Abstract

Hildegard of Bingen (1098-1179) composed her magnificent music drama Ordo virtutum, which Peter Dronke rediscovered to international acclaim in 1970, in the early 1150s. Hildegard wrote a first draft, without melodies, at the end of Scivias, her first visionary work, completed in 1151. The Ordo virtutum (best rendered ‘The Play of Divine Powers’) is not an early Morality play, but a unique convent drama celebrating monastic virginity (after the Soul succumbs to the snarling Devil, the only character not to sing - Hildegard’s master stroke, sixteen convent ‘Virtues’ save her).

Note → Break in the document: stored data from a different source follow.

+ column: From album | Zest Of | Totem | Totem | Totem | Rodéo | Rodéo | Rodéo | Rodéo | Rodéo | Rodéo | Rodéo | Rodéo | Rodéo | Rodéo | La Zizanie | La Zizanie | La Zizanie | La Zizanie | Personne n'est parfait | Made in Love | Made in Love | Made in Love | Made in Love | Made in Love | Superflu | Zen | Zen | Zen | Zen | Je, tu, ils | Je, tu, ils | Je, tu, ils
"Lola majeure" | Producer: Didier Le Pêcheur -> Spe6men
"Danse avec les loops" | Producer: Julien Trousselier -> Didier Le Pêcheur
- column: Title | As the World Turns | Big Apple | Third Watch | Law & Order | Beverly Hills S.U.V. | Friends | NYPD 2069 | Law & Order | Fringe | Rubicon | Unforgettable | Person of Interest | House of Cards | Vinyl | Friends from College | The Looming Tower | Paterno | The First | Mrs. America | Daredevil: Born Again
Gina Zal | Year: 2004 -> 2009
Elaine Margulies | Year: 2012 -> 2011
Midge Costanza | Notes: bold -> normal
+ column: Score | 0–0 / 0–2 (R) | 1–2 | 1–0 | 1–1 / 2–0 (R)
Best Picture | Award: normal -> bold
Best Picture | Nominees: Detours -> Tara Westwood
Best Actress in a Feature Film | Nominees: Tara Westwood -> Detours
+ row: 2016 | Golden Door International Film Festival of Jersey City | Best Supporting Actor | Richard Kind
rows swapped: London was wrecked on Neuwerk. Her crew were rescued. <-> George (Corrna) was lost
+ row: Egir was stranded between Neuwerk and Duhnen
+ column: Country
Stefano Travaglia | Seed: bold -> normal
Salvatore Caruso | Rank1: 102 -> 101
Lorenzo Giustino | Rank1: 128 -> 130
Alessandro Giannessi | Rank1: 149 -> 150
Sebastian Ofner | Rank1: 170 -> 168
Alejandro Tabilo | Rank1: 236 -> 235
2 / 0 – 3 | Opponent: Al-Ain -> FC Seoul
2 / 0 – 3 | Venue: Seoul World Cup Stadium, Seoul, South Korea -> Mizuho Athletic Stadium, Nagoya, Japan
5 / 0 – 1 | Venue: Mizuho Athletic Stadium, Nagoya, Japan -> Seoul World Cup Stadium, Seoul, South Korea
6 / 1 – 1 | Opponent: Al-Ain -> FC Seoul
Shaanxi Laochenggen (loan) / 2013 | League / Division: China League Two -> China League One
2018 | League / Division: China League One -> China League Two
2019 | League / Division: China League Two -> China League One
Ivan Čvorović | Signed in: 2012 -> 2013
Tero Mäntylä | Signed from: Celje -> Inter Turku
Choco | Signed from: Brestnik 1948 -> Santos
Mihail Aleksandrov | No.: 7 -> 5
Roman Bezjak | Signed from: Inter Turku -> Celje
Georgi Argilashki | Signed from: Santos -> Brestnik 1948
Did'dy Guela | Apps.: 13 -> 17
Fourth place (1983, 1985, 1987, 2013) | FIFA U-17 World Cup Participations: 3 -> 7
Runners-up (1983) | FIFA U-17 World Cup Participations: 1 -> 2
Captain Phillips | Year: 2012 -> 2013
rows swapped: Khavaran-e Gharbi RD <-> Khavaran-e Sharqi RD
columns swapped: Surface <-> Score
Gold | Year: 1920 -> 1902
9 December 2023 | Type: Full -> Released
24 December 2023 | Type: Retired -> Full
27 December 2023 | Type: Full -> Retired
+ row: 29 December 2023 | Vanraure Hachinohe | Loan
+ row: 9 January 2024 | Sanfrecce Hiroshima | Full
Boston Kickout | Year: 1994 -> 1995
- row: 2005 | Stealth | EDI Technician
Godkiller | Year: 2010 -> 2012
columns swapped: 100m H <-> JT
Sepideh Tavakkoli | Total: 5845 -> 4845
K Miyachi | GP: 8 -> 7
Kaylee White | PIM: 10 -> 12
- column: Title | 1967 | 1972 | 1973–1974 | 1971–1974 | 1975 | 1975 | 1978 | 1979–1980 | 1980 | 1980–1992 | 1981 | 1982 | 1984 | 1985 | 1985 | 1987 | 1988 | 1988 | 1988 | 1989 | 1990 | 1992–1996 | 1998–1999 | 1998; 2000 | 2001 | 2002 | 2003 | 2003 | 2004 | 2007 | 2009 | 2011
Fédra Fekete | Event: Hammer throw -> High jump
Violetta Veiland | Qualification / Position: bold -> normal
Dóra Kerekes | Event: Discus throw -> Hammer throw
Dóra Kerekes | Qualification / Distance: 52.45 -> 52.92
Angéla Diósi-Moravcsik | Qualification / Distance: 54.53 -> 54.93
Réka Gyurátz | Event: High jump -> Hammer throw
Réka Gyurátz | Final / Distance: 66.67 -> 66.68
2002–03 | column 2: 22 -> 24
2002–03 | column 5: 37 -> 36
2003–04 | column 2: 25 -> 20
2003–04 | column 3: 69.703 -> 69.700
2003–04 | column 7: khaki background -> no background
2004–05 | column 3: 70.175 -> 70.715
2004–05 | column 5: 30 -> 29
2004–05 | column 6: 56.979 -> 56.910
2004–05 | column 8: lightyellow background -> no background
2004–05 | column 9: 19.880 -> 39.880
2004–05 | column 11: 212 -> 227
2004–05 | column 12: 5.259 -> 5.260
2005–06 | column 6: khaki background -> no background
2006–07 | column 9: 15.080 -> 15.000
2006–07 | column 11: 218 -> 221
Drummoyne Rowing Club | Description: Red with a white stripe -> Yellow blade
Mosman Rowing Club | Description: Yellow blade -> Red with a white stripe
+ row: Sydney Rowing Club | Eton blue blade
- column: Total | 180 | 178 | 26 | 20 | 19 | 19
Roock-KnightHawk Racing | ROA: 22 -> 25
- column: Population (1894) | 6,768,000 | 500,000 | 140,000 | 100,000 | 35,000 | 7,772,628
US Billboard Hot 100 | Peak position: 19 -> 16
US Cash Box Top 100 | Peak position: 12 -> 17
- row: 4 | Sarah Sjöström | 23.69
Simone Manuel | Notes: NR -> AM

Towards the end of her life, Hildegard was able to engage a highly skilled music scribe (probably one of her nuns working in the Rupertsberg scriptorium) who entered the eighty-three chants she composed for the text into the so-called Riesenkodex (c. 1175-79) in the most advanced form of notation then known (neumes on clefed four-line staves), thus preserving her music for generations to come. Hildegard’s nuns most likely performed the Ordo several times, in various ways: as liturgical cantata (Barbara Newman; striking absence of stage directions), preceding the bishop’s Mass for veiling novices (Pamela Sheingorn), in the more private setting of the chapter house (Gunilla Iversen), or in costumes (Scivias-illuminations) as a fully staged music drama in the convent church (not until about 1165).